Records for this exercise:
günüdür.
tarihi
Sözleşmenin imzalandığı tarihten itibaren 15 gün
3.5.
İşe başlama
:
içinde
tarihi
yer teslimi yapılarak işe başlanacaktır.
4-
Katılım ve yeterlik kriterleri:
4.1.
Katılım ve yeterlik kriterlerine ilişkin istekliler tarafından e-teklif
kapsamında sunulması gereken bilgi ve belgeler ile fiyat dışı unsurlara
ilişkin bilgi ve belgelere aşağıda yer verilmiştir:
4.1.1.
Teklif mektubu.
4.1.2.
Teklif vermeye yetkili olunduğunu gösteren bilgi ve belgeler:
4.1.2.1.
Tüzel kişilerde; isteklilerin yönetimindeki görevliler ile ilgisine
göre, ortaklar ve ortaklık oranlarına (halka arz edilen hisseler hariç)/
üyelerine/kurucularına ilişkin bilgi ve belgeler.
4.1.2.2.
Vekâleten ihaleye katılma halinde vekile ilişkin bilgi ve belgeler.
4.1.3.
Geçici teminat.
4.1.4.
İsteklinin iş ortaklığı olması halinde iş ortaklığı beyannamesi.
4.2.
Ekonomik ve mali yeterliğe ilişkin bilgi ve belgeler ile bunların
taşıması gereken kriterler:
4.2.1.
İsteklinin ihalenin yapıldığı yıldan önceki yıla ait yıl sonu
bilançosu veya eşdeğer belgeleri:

Task instructions: An exact copy of the lines from the one with "Vekâleten ihaleye katılma" to the final line of the entries is all that the answer should hold.

Task solution:
Vekâleten ihaleye katılma halinde vekile ilişkin bilgi ve belgeler.
4.1.3.
Geçici teminat.
4.1.4.
İsteklinin iş ortaklığı olması halinde iş ortaklığı beyannamesi.
4.2.
Ekonomik ve mali yeterliğe ilişkin bilgi ve belgeler ile bunların
taşıması gereken kriterler:
4.2.1.
İsteklinin ihalenin yapıldığı yıldan önceki yıla ait yıl sonu
bilançosu veya eşdeğer belgeleri:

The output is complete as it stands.